To complete the suite of validation tests, three full cycles were performed for EtO, ethylene glycol (EG), and ethylene chlorohydrin (EC) residual determination and product functionality testing. During this phase, preconditioning was pushed to its maximum limits for temperature and relative humidity and the Sterijet processor was programmed to inject a quantity of EtO in excess of the maximum parameter. Following the sterilization phase, samples to be tested for residuals were then aerated at a subminimum temperature (below 90°F), while product functionality samples were aerated at a temperature exceeding the maximum production limit (100°F). For the full-cycle runs, BIs were placed at the worst-case location within the product, as identified through fractional testing.

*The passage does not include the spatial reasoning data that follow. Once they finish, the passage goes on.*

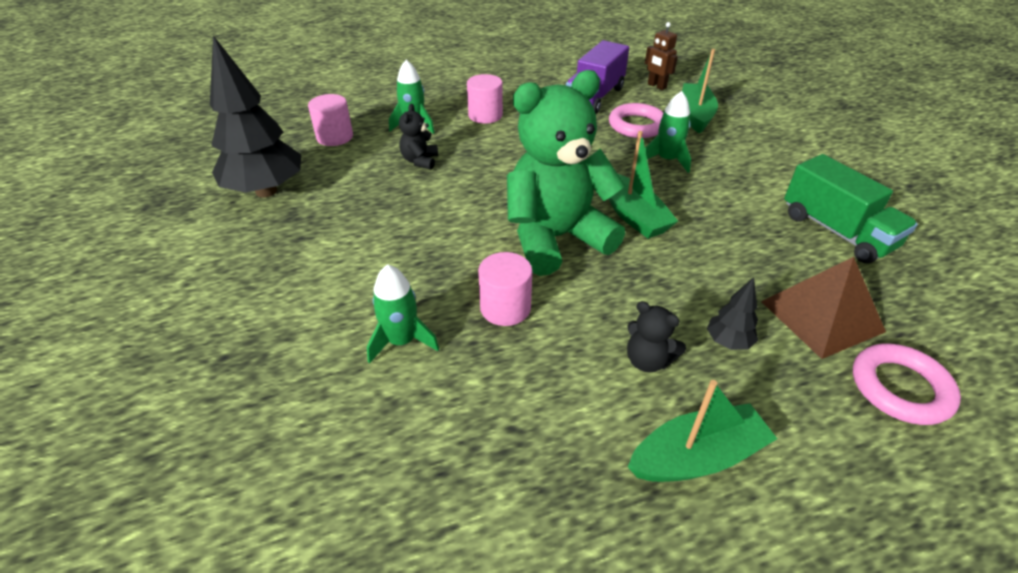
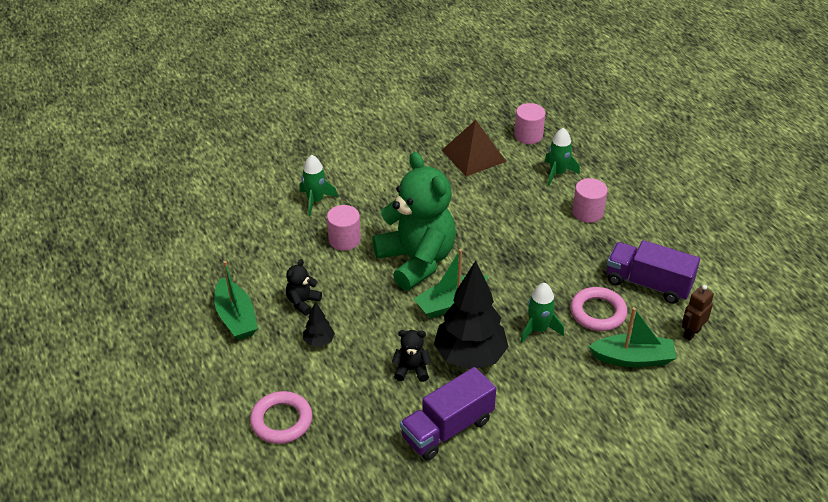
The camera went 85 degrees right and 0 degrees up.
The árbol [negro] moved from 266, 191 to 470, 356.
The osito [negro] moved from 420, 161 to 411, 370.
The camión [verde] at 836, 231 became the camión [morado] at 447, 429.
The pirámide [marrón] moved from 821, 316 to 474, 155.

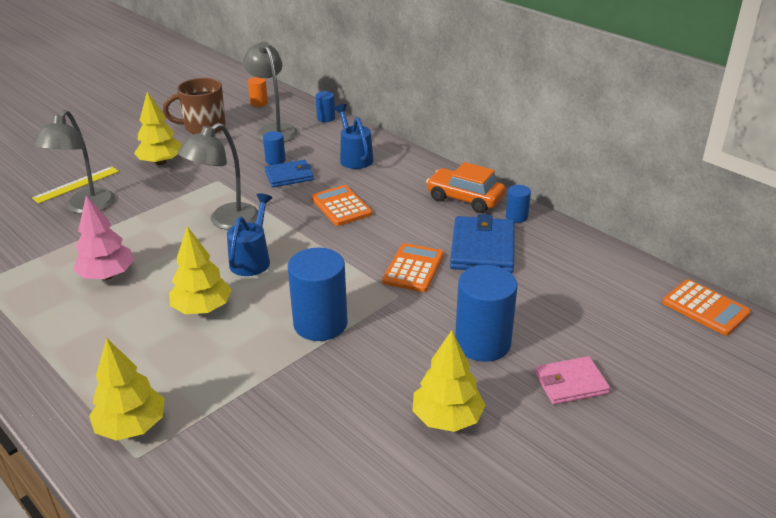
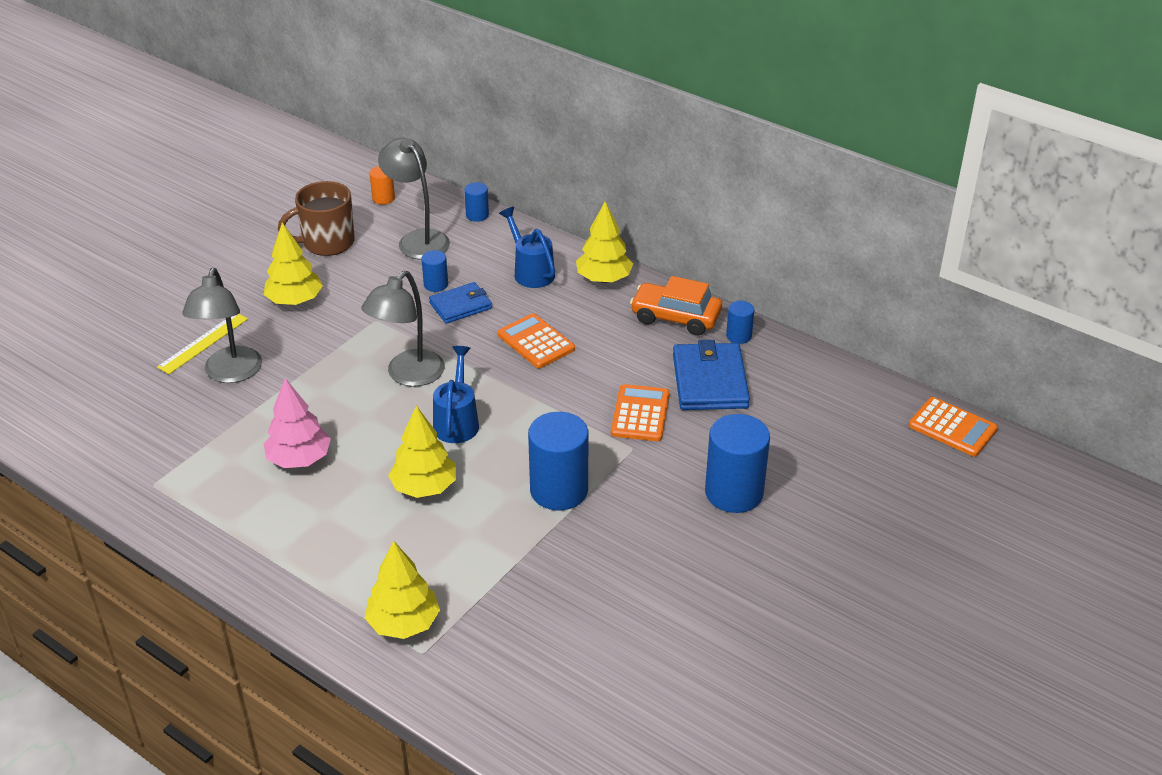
The camera went 10 degrees left and 5 degrees up.
The árbol [amarillo] moved from 447, 418 to 604, 279.
The cartera [rosa] at 570, 383 disappeared.

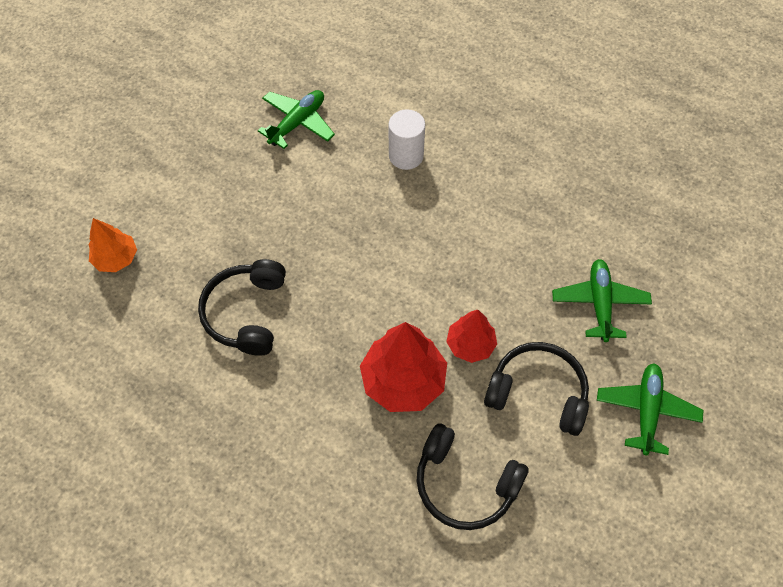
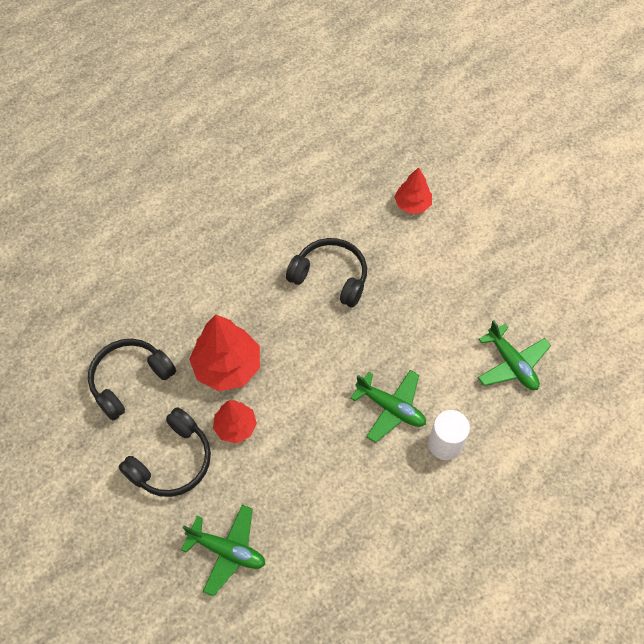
The camera went 110 degrees right and 0 degrees up.
The árbol [naranja] at 116, 258 became the árbol [rojo] at 412, 204.
The avión [verde] moved from 646, 410 to 391, 408.

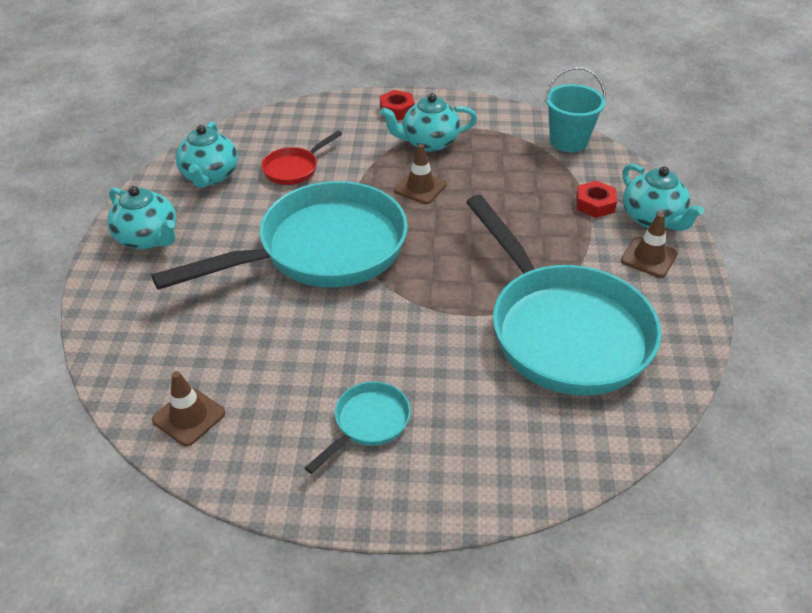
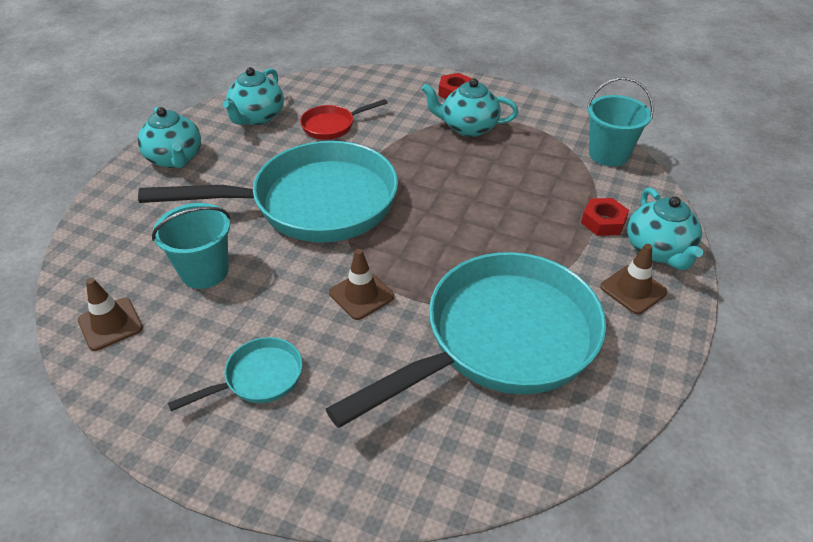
The camera went 20 degrees right and 0 degrees up.
The cono de tráfico [marrón] moved from 420, 187 to 361, 295.
The sartén [turquesa] at 563, 330 turned 120 degrees counterclockwise.
The balde [turquesa] at 204, 271 appeared.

The number of BI-inoculated product packs (10) was based on the volume of product sterilized, as per ISO 11135, section C.3.2. The BIs were retrieved immediately after the sterilization period was finished and were incubated as the load continued to aerate.

The sterilization cycle validated here was run isothermally--that is, sterilization and aeration occurred at the same temperature without interruption. To decrease product aeration times, cycle temperatures can also be ramped--the aeration phase being run at a higher temperature than the sterilization phase. Once the maximum load size has been validated during full-cycle testing, routine lot sizes may differ depending on the production volume.